The estate of Mr C complains that the firm didn’t treat Mr C fairly when it gave him advice in respect of three equity release mortgages. Further, the estate considers that the firm ought to have done more when he approached it for a fourth application, knowing that Mr C was likely the victim of a scam. All four of the equity release applications were made within one year. The Ombudsman felt that the broker should have asked more probing questions and should not have advised the third equity release. Complaint upheld.

AMI comments: Brokers should be mindful of repeat customers within a short time span and make sure they are asking probing questions during fact find sessions.

Mr C and Miss N complain that they were misadvised by their mortgage broker, an appointed representative of the firm. He said a survey was free with their mortgage, but it wasn’t, they didn’t get one, and the property had expensive faults. In this case the words ‘survey’ and ‘valuation’ were used interchangeably by the broker with no further clarification as to the difference given. The Ombudsman agreed that the broker should have been clearer but also felt that there was no guarantee that the customer would have acted any differently based on the survey results. Complaint upheld.

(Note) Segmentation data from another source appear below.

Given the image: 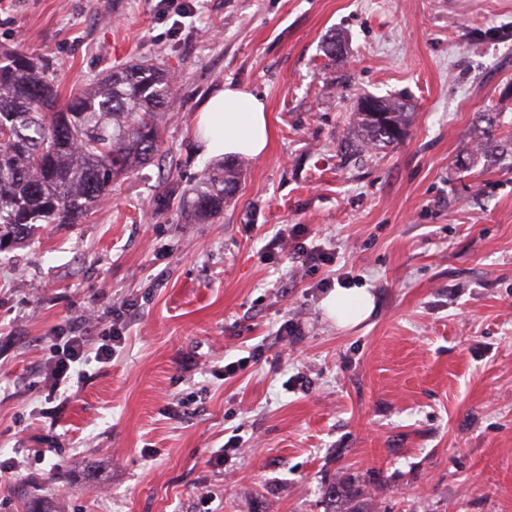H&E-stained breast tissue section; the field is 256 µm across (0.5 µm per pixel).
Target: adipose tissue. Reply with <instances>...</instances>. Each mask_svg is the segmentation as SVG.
Listing matches in <instances>:
<instances>
[{"instance_id":"obj_1","label":"adipose tissue","mask_w":512,"mask_h":512,"mask_svg":"<svg viewBox=\"0 0 512 512\" xmlns=\"http://www.w3.org/2000/svg\"><path fill=\"white\" fill-rule=\"evenodd\" d=\"M195 126L202 151L209 158L256 157L266 151L271 139L265 98L230 83L207 98ZM323 307L336 325L354 326L371 315L374 298L365 288H339L325 297Z\"/></svg>"}]
</instances>
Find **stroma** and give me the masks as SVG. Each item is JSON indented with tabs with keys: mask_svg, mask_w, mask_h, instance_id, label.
I'll return each mask as SVG.
<instances>
[{
	"mask_svg": "<svg viewBox=\"0 0 512 512\" xmlns=\"http://www.w3.org/2000/svg\"><path fill=\"white\" fill-rule=\"evenodd\" d=\"M183 3L0 0V50L48 61L61 98L138 60L175 96L158 156L0 252V461L21 463L0 512H324L343 472L365 512H512V157L456 166L485 113L512 133V0ZM229 82L272 136L202 221L194 117ZM366 94L405 99L409 133L342 153ZM286 224L335 264L269 256ZM362 287L373 314L336 327L325 296ZM89 310L90 349L124 339L54 392V339Z\"/></svg>",
	"mask_w": 512,
	"mask_h": 512,
	"instance_id": "1",
	"label": "stroma"
}]
</instances>
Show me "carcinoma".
<instances>
[{
    "label": "carcinoma",
    "instance_id": "obj_1",
    "mask_svg": "<svg viewBox=\"0 0 512 512\" xmlns=\"http://www.w3.org/2000/svg\"><path fill=\"white\" fill-rule=\"evenodd\" d=\"M48 65L20 50L0 56V251L38 224H77L121 177L135 174L162 149L159 116L174 100L171 78L144 61L93 82L61 101ZM354 152L401 142L410 113L397 99L363 96ZM240 164L226 159L204 171L191 207L212 218L238 189ZM352 475L323 490L326 512H366Z\"/></svg>",
    "mask_w": 512,
    "mask_h": 512
}]
</instances>
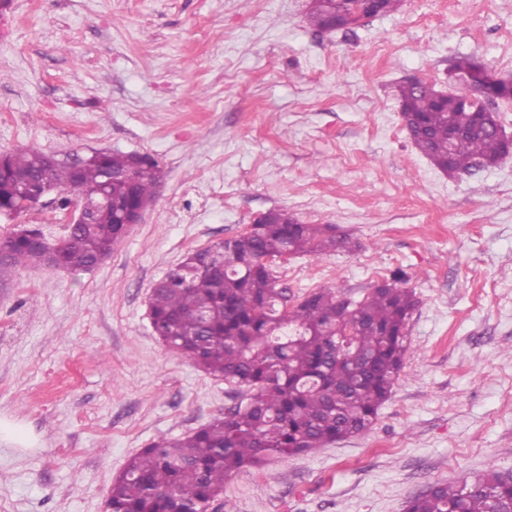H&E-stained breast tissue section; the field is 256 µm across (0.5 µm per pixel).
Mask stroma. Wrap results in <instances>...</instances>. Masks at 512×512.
<instances>
[{
    "label": "stroma",
    "mask_w": 512,
    "mask_h": 512,
    "mask_svg": "<svg viewBox=\"0 0 512 512\" xmlns=\"http://www.w3.org/2000/svg\"><path fill=\"white\" fill-rule=\"evenodd\" d=\"M310 0H9L0 152L153 156L141 223L92 270L0 288V512H105L127 460L238 398L169 353L154 284L277 208L353 246L278 264L301 296H362L397 271L418 306L405 368L364 435L229 476L219 512H406L434 483L512 477V159L448 176L395 87H447L470 55L512 78V0H406L316 33Z\"/></svg>",
    "instance_id": "obj_1"
}]
</instances>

AMI comments: Brokers need to be clear and deliberate with their choice of words so as to avoid confusion.

Mr and Mrs P complain that they were wrongly advised by the firm, and because of this, they ended up paying much more for their mortgage. During the application there was a change of property, the lender would not honour the interest rate on the new property and a complaint was filed with the lender. Following this the lender did agree to honour the rate and allow the application to proceed, this was confirmed in a single letter that the firm did not receive. The mortgage offer then expired. The Ombudsman did not feel that it was the responsibility of the firm to chase down a complaint response they assumed would go back to the customer. Complaint not upheld.

AMI comments: Brokers should be mindful of how they manage client expectations and set out clear guidelines of responsibility.

Mr A1 and his father, Mr A2, complain that the firm made an error in their mortgage application and that the product didn’t meet their requirements. The two key elements relevant to what’s being complained about here are that they wanted a Joint Borrower Sole Proprietor (JBSP) mortgage and to have a two-year fixed rate. The mortgage application needed to be resubmitted due to the offer expiring and at this time the JBSP was missed, additionally the 2 year fixed deal was not two years from the point of completion. The Ombudsman agrees that it is likely that the firm had not keyed the application in correctly and missed off the JBSP, however they feel that the documentation provided to Mr A1 and Mr A2 did make the term of the fixed rate clear. Complaint upheld.

AMI comments: Firms should keep a close eye on the details of applications, especially when rebroking an existing offer or resubmitting after the expiry of an initial offer.